There were few people, and those who were there were inattentive, like myself—but quiet. Probably in their thoughts, probably steeling themselves for the day ahead, like myself.
It would occur to me much later that those priests, celebrating strange, quiet masses (strange because they did not involve the audience), had their backs to the people—acting like the tip of a phalanx paying obeisance to a king. Today, the priest faces the people, a major change, I would later learn, credited to Vatican II.
While I now understand the sense behind the change, I was a child in love with the comfort of the old and the known. Later, I would miss the old mass and its many rituals. I missed the Latin—because I understood it. I had two years in San Carlos Boys’ High on Mango Avenue, Cebu, learning the language from stern SVD missionaries who saw corporal punishment as normal—and as frequently meted as prayers before meals.

Decades later, and no longer a Catholic, I had a chance to visit a church—I think it was to be godfather to a friend’s child—and I noticed the ceremony had undergone more changes. I was startled when the people next to me turned, smiled, and wished me peace. Quaint, I thought. But it should be a good change for them.
I see changes only because my contact with this old church is infrequent—as infrequent as decades apart. As it is when one sees an old friend or relative, one notices alterations in girth, expression, gait; and the longer the absence, the larger the changes noticed.
Now the winds of change this pope brings have not just flung open the leaden doors of his church—they’ve shaken its beams, rattled its furniture, and thrown open long-shuttered rooms. Francis has not been content to offer warmth or welcome alone. Francis did not trade in vagueness. He once remarked that “it is better to be atheist than hypocritical Catholic,” a line that must have burned in many pews.

He warned against “pagan Christians”—those who warm church benches on Sundays but spend the week in worship of money, power, and pride.
When he turned to economics, the language grew earthier still. Speaking in Bolivia, he quoted St. Basil the Great, “Money is the dung of the devil! When money becomes an idol, it rules over a person’s choices".
He believed that faith, if it was to be real, had to be palpable. He stated, “when the faith doesn’t reach the pocket, it is not a genuine faith.”
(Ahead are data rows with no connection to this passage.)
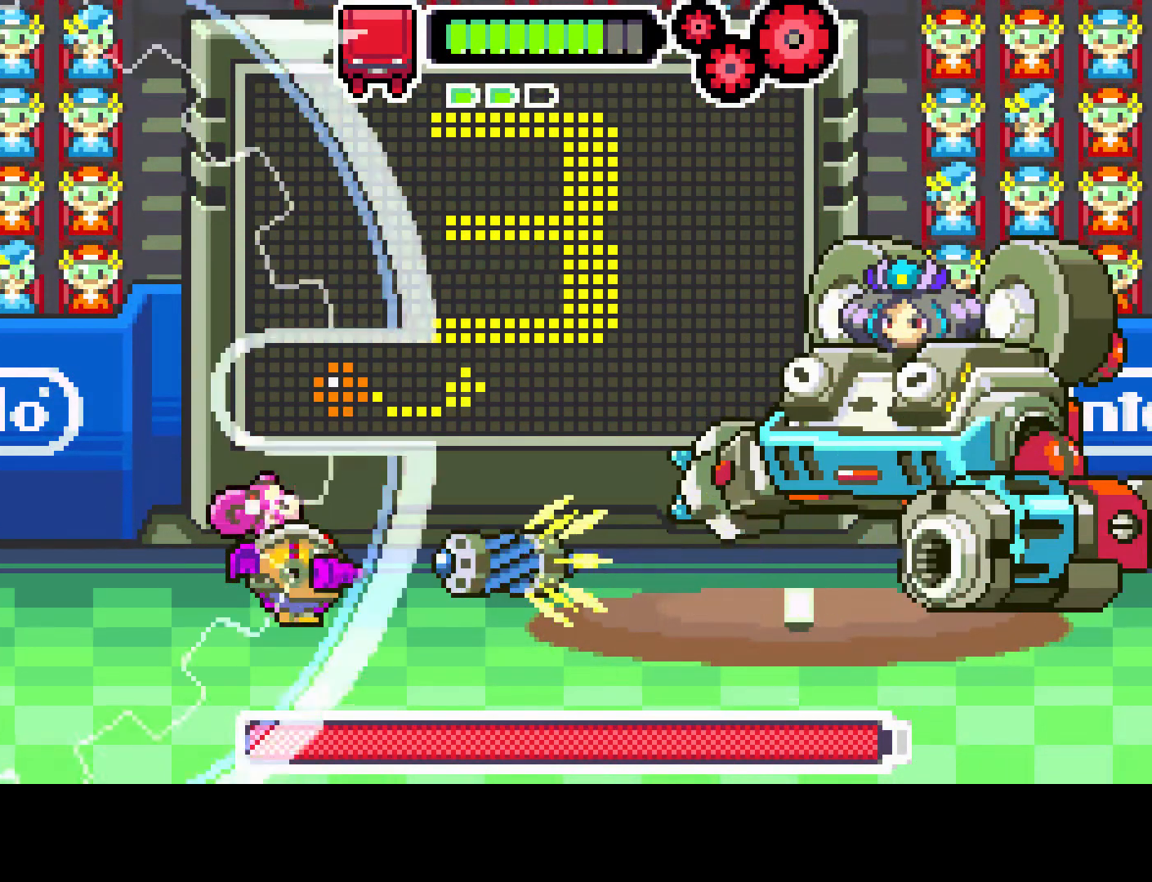
{"buttons": [], "left_stick": "center", "right_stick": "center", "events": [[467, "L1", "up"]]}
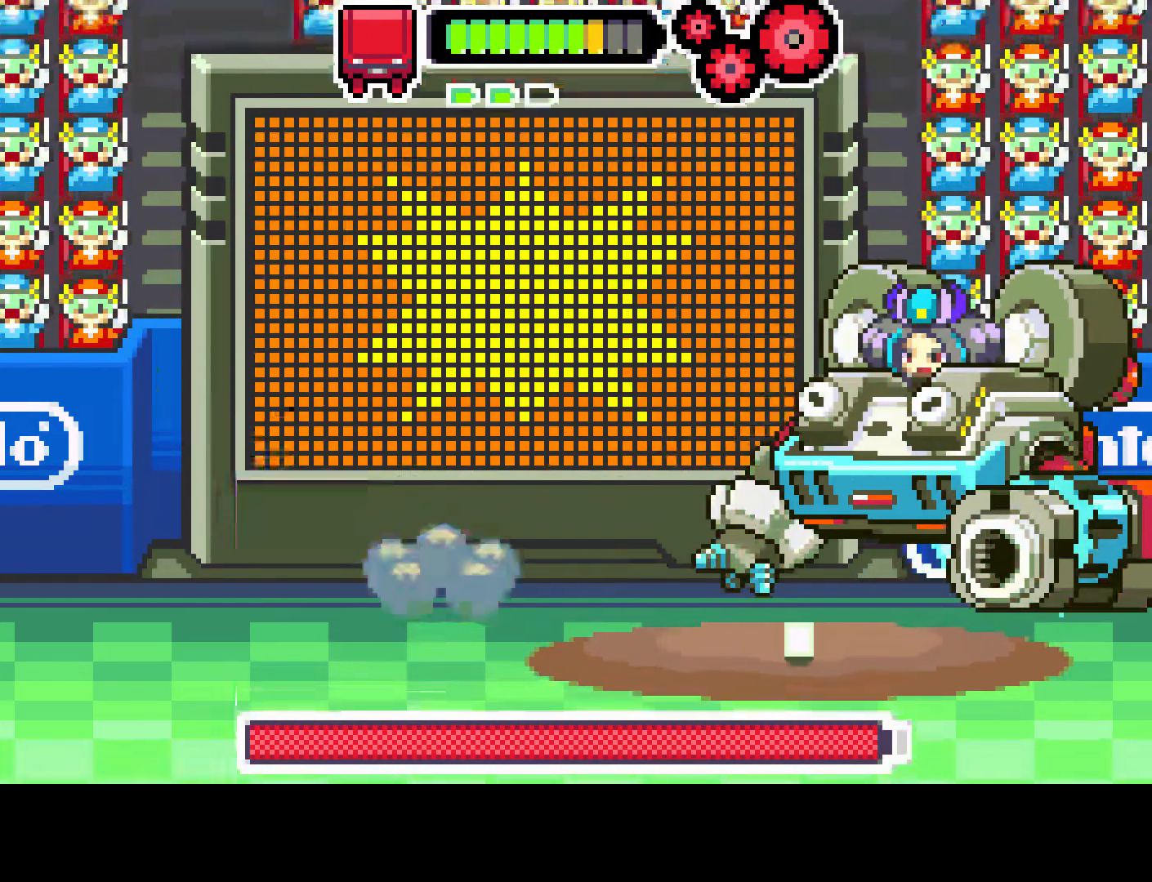
{"buttons": [], "left_stick": "center", "right_stick": "center", "events": [[117, "DPAD_RIGHT", "down"], [217, "DPAD_RIGHT", "up"]]}
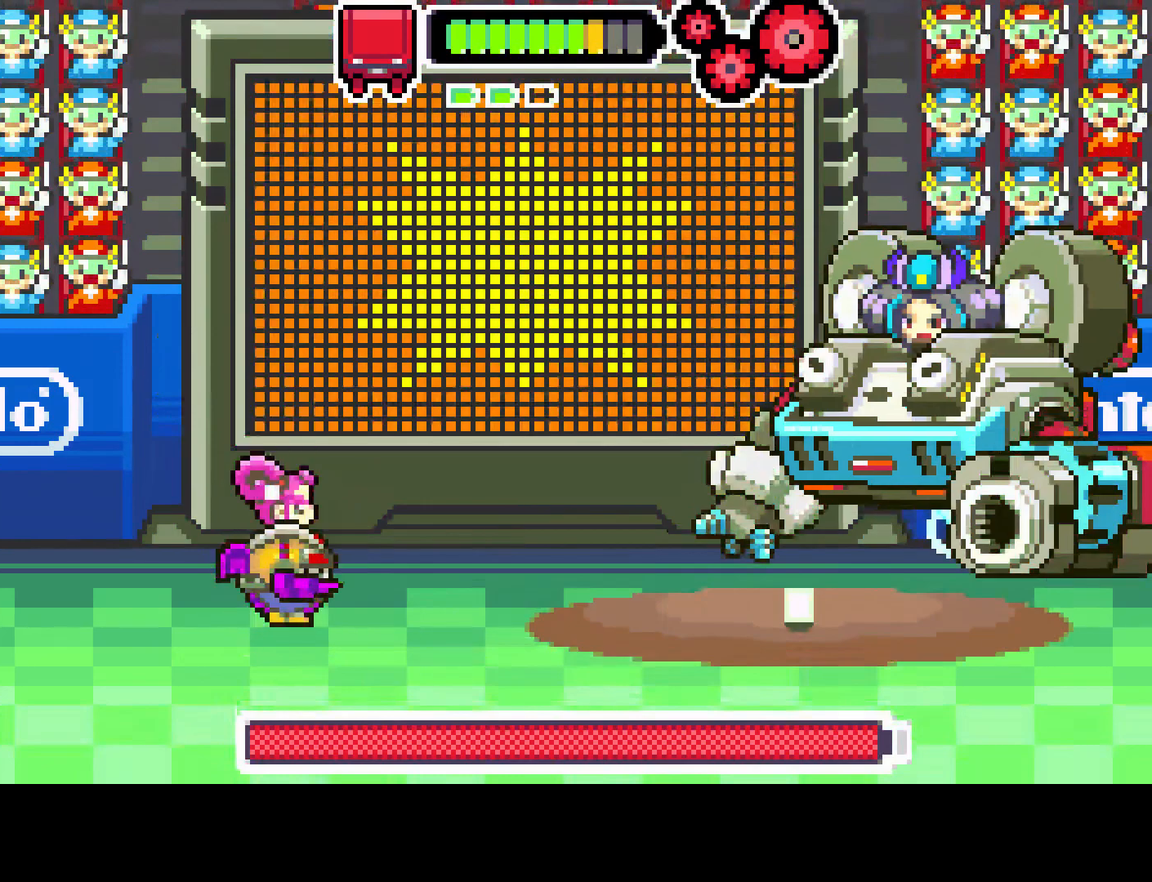
{"buttons": [], "left_stick": "center", "right_stick": "center", "events": []}
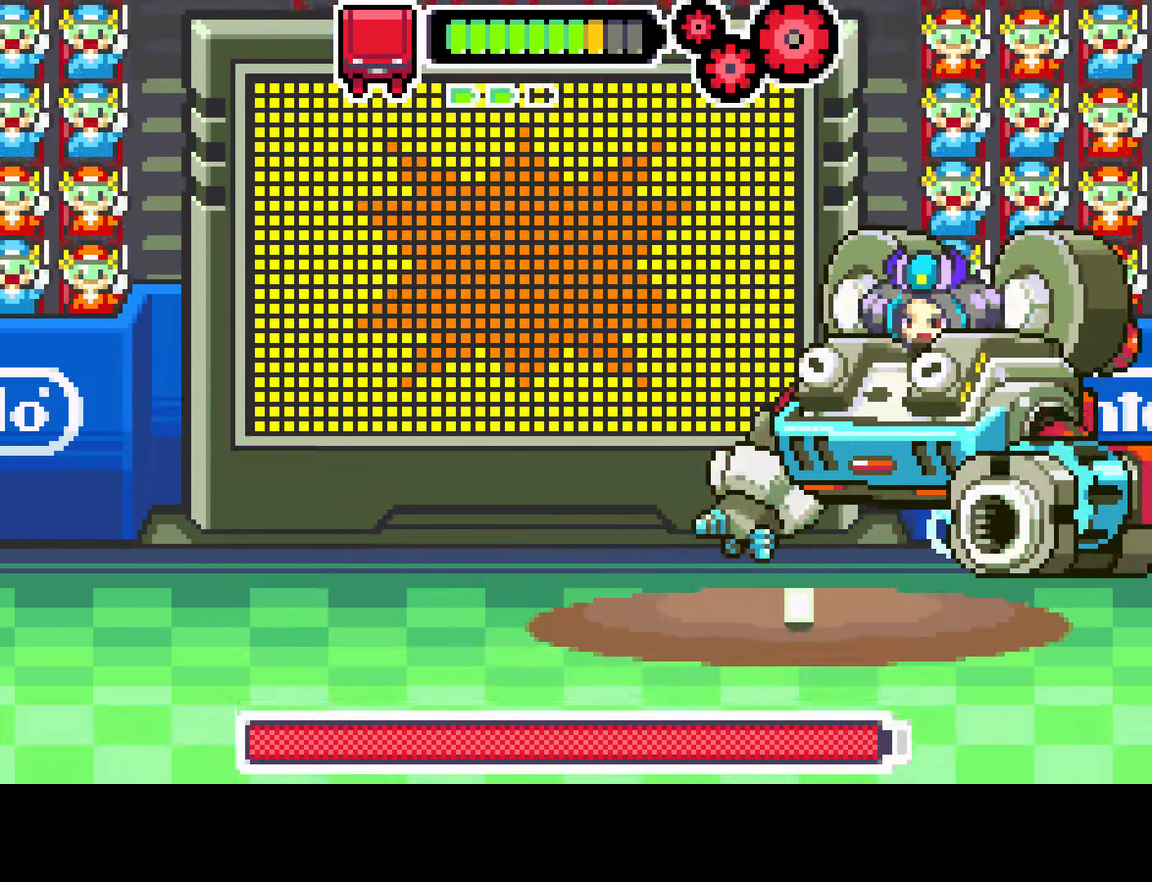
{"buttons": [], "left_stick": "center", "right_stick": "center", "events": []}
It is a church I do not belong to. But it is the church of many in this country; it is the default church. While I wish him sturdiness of spirit and spine, I wish for more shaking. More noise. More movement. I pray for changes more frequent and more powerful than before. I pray they be palpable and mind-changing, so they may become country-changing.
UPDATE:
Francis has since passed. The tree he shook so forcefully will be looking for someone to tend to it. I hope his touch lingers in the branches.